On Partner and Supplier Relationships
Brands and vendors are looking at the security prowess of their partners and suppliers with a sharper lens in 2016, and we expect that to continue in 2017. With the understanding that securing their own infrastructures and employees is of top importance, organizations are beginning to scrutinize external entities that may negatively affect the secure environments they've invested in thus far. Enterprises are requiring that their partners invest in specific security approaches, such as security awareness and training, for them to become partners.
Kurt Wescoe, Chief Architect, on Protecting Privacy and the IoT Threat
On Privacy and Multi-Factor Authentication
The data privacy conversation for the average consumer must change in 2017, particularly as new government officials are faced with the debate of end-user privacy vs. potential national security issues. What needs to be understood is that context determines the impact a breach of privacy has on an end user or organization. The lack of control on that context when hacked is the negative end result that pro-privacy advocates will need to shed light on to end users and constituents influencing governmental and societal initiatives.
On a tangential note, we expect to see multi-factor authentication change pretty dramatically over the next 12 to 24 months. Authentication is likely to become more biometric in nature in the not-too-distant future, but as those technologies are perfected, organizations will begin to move away from mobile options in favor of dedicated devices. Though mobile devices helped to speed adoption and lower implementation costs (two benefits to tapping into existing technology), we don't expect mobile two-factor and multi-factor authentication to exist in their current forms by the end of 2017.

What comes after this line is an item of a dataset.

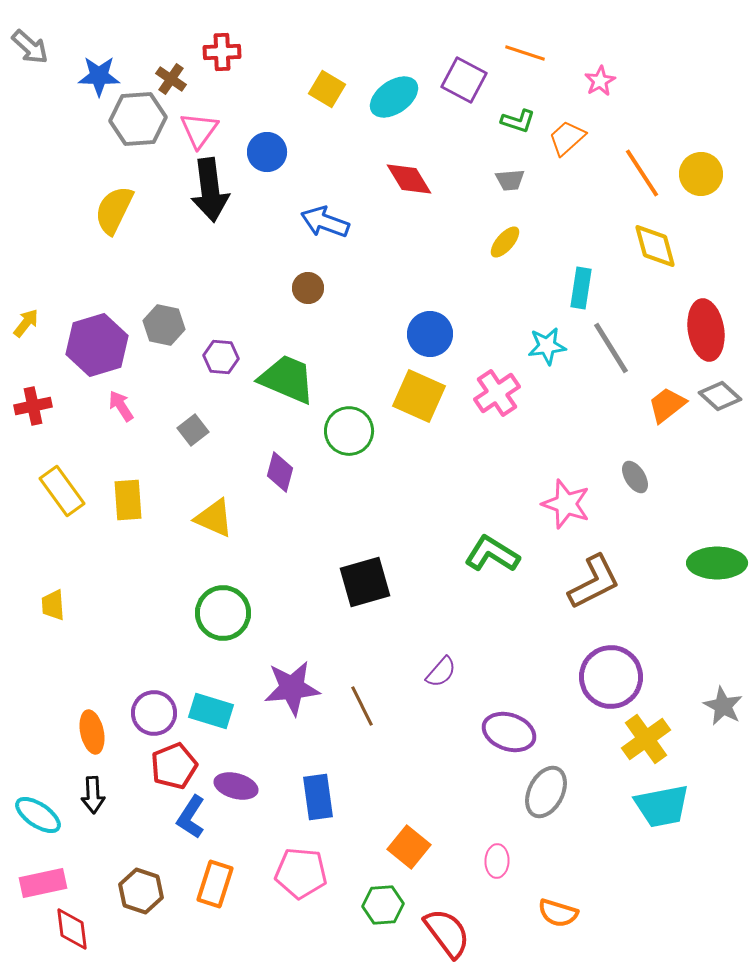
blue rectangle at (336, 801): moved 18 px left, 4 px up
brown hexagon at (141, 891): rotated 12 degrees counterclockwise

Overall, the trend we expect to see is security taking a higher priority over convenience to help combat compromised accounts, with authentication evolving into processes much more complex and acute.
On IoT Security
The Internet of Things (IoT) has already posed a unique threat to the security landscape, and it’s one that isn’t immediately visible to a consumer's untrained eye. Easy procurement of cheap IoT devices or WiFi-enabled products introduces a serious level of risk that most are unaware of.

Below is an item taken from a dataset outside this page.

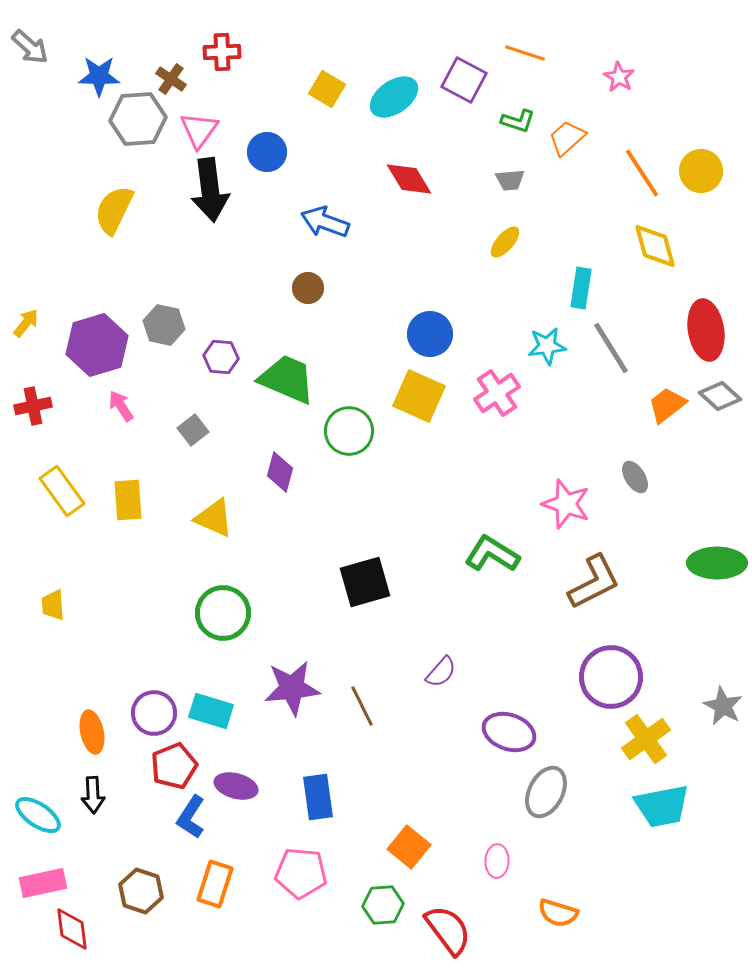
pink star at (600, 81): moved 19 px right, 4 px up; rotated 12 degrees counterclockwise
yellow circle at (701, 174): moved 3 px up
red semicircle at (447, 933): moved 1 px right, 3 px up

In 2017, we'll need to answer to a lot of the mistakes that have been made in the name of faster go-to-market strategies and lower costs of goods. It’s essential that we continue educating consumers and employees on not only what makes a secure (vs. risky) IoT device, but also what the potential impacts of an insecure device could mean for privacy and organizational insurance policies.Furthermore, safe usage training for these devices needs the support of brands, vendors, and cross-vertical influencers to move the needle. In 2017, we’ll start seeing a larger rally from these players to brand themselves as being providers of secure devices rather than focusing solely on delivering the latest, coolest-looking wearable or smart home device, and that will be a welcome change given that the latter message has taken precedence in marketing efforts so far.